Aquila_Umap

conda install aquila_umap

(Please ensure channels are properly setup for bioconda before installing)

Usage

aquila_umap --fa_folder /path/to/fasta/ --fa_name sample.fa  --out_dir /path/to/result/ --chr_start 1 --chr_end 1 --chr_thread 4

*Required parameters

–fa_folder: the directory which you save the reference fa files.

–fa_name: the name of the reference fa file.

–out_dir: the directory to save the output results.

*Optional parameters

–kmer_len , default = 100, the length of generated kmers.

–mapq_thres: default = 50000 (50kb), the MAPQ threshold to keep unique mapping kmers.

—chr_thread , default = 2, number of threads for processing chromosome,

–chr_start, –chr_end: if you only process some chromosomes or only one chromosome. For example: use “–chr_start 1 –chr_end 5” will process chromsomes 1,2,3,4,5. Use “–chr_start 2 –chr_end 2” will only assemlby chromosome 2.

A practical example

Download Rhesus macaque (Macaca mulatta, ftp://ftp.ensembl.org/pub/release-97/fasta/macaca_mulatta/dna/ ) genome fasta file from HERE.
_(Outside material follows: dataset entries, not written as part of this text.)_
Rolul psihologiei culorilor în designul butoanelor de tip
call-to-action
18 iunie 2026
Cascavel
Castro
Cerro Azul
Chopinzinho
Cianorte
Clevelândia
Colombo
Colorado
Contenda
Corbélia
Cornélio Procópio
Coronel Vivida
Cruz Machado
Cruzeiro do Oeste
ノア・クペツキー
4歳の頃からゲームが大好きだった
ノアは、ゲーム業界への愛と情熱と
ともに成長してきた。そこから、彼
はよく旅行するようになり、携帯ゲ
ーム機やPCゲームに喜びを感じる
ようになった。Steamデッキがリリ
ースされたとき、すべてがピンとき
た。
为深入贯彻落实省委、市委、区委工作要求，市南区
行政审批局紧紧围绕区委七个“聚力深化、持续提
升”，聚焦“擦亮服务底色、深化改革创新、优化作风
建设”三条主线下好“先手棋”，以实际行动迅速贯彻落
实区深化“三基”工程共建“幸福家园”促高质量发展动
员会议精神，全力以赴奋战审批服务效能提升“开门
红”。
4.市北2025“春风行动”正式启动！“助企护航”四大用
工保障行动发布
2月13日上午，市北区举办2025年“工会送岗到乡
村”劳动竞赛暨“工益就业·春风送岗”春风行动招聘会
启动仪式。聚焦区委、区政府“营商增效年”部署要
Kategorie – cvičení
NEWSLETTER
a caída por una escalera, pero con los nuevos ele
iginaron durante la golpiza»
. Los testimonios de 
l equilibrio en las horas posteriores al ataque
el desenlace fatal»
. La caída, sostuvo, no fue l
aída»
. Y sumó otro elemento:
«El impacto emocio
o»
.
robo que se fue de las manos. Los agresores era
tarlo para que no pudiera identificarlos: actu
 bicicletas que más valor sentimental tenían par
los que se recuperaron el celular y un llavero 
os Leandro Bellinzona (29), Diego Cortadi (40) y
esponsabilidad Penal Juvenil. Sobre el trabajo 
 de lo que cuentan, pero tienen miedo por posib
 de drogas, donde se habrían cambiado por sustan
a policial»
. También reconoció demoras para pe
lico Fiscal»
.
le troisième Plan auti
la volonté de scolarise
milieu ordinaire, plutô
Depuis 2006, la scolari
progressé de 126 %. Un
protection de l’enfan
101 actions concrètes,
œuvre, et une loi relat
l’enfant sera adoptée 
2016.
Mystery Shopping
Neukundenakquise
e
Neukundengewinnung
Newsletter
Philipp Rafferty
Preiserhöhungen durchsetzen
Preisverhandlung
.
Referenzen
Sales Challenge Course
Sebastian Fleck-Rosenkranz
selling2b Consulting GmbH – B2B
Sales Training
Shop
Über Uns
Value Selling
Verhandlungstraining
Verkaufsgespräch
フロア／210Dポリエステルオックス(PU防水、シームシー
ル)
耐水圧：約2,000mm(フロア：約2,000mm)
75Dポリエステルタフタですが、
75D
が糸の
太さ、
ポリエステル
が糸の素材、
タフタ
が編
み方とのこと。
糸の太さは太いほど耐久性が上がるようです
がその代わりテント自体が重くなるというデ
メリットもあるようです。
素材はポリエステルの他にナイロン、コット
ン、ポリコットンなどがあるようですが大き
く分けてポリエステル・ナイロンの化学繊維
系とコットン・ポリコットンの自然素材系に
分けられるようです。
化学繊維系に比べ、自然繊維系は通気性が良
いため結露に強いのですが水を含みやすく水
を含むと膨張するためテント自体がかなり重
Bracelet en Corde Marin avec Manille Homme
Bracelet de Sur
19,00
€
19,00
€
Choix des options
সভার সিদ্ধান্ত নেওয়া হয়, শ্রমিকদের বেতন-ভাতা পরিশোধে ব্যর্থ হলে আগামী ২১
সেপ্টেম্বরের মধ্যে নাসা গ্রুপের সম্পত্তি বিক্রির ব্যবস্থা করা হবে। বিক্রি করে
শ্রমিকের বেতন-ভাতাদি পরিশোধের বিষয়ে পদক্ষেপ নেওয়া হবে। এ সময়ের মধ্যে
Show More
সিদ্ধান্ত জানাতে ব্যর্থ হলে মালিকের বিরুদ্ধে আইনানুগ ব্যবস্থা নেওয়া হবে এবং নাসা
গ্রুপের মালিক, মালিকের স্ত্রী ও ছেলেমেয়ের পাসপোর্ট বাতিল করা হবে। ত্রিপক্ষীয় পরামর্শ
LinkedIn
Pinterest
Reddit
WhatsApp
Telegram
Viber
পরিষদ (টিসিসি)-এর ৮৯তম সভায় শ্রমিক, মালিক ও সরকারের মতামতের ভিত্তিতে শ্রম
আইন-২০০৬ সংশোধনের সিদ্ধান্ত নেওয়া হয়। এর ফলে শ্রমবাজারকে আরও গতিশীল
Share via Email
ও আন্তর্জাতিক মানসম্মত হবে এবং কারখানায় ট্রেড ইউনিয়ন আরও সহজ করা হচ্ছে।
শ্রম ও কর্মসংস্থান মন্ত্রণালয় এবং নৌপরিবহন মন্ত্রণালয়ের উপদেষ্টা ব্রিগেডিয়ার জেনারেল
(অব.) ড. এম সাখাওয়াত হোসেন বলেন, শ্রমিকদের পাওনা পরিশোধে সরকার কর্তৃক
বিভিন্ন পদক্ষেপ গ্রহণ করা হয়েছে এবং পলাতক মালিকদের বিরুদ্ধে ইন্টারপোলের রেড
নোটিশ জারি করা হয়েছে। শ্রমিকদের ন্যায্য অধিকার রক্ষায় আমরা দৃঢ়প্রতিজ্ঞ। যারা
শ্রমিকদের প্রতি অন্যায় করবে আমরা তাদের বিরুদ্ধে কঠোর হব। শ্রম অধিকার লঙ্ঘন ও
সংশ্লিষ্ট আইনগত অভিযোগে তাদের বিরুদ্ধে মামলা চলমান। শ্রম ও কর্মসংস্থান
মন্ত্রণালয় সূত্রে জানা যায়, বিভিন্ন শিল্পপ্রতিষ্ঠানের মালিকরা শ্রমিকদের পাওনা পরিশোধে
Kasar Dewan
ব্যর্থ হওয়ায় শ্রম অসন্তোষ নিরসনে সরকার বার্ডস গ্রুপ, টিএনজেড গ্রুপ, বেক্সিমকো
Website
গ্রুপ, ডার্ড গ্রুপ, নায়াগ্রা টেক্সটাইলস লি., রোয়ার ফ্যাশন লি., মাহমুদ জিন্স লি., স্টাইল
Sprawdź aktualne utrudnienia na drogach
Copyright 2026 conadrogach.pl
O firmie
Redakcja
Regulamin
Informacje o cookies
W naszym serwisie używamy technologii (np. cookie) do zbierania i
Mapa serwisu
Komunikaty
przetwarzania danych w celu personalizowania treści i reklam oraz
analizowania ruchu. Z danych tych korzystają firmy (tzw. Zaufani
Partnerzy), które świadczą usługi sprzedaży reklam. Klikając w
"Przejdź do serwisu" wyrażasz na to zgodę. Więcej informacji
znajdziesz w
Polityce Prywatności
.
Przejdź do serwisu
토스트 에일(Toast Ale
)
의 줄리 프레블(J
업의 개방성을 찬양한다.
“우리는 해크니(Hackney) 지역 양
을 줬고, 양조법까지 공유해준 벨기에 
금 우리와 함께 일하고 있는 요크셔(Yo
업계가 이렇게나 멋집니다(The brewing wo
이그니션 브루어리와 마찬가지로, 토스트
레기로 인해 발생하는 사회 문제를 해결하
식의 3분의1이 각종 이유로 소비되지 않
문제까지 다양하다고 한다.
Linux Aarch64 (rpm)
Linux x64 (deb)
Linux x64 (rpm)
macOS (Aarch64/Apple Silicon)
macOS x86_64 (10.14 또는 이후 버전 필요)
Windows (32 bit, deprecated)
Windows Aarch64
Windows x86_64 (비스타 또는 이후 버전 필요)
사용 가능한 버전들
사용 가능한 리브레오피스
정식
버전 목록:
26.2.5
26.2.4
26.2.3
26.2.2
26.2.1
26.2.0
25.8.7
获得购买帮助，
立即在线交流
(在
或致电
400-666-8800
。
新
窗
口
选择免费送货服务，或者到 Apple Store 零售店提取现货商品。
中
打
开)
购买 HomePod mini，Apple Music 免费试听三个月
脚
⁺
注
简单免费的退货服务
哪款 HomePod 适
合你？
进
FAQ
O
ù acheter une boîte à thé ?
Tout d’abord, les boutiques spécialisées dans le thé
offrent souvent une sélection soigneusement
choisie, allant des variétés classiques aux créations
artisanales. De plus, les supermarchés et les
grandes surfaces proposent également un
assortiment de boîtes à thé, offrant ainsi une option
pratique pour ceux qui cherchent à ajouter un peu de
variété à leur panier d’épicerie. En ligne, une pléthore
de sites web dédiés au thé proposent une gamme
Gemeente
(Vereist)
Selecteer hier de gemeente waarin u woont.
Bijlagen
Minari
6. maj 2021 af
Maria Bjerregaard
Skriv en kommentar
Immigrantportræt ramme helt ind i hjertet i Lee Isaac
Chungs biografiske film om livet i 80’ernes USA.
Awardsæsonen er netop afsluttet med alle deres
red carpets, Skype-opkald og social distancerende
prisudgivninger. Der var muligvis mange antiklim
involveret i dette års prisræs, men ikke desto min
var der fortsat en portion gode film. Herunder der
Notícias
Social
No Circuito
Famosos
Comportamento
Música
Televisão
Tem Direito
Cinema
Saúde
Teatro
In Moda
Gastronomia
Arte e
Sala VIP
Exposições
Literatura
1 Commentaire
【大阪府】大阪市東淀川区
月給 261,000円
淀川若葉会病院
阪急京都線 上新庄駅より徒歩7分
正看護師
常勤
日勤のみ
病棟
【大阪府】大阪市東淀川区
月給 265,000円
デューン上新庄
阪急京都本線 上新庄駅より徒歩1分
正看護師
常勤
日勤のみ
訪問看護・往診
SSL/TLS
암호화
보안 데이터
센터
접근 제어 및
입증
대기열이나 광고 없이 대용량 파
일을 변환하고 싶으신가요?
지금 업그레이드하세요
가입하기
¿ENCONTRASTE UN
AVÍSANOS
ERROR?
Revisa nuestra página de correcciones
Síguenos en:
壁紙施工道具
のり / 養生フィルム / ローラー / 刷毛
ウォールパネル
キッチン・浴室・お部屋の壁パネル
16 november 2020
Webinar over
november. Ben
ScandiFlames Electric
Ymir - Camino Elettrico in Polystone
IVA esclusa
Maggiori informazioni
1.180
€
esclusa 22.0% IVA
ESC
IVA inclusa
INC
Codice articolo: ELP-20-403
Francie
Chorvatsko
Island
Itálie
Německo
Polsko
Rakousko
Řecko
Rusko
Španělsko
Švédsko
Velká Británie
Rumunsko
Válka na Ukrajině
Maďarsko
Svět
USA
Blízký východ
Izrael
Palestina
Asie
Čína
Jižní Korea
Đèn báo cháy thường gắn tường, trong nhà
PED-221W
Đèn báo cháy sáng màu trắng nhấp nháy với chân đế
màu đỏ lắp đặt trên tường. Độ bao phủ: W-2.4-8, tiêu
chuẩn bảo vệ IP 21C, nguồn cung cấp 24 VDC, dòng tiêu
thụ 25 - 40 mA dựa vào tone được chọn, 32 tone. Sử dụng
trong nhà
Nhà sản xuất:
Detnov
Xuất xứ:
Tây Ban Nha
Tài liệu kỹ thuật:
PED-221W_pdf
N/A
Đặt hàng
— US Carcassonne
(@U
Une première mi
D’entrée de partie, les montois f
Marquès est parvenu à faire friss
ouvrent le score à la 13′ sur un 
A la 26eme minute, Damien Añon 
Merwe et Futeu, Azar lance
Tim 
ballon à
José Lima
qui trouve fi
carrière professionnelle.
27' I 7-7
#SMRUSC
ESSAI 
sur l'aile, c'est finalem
Your folder structure should be as follows :

Rhesus_macaque
    |-fasta
        |-macaca_mulatta.fa

“macaca_mulatta.fa” is the fasta file you have just downloaded.

Then edit the second block and run the whole notebook.

fa_folder = "path/to/Rhesus_macaque/fasta/"
fa_name = "macaca_mulatta.fa"
out_dir = "path/to/Rhesus_macaque/output/"
start = 1
end = 21      # 21 correponds to "chrX" for rhesus macaque 
kmer_len = 100 
mapq_thres = 20
bowtie_thread = 20

When finished, you will get:

Rhesus_macaque
|-fasta
|   |-macaca_mulatta.fa
|
|-output
    |-Uniqness_map
        |-uniq_map_chrxxx.p
        |-uniq_map_chrxxx.p
        |-uniq_map_chrxxx.p
        ...

The final results are stored in Uniqness_map folder.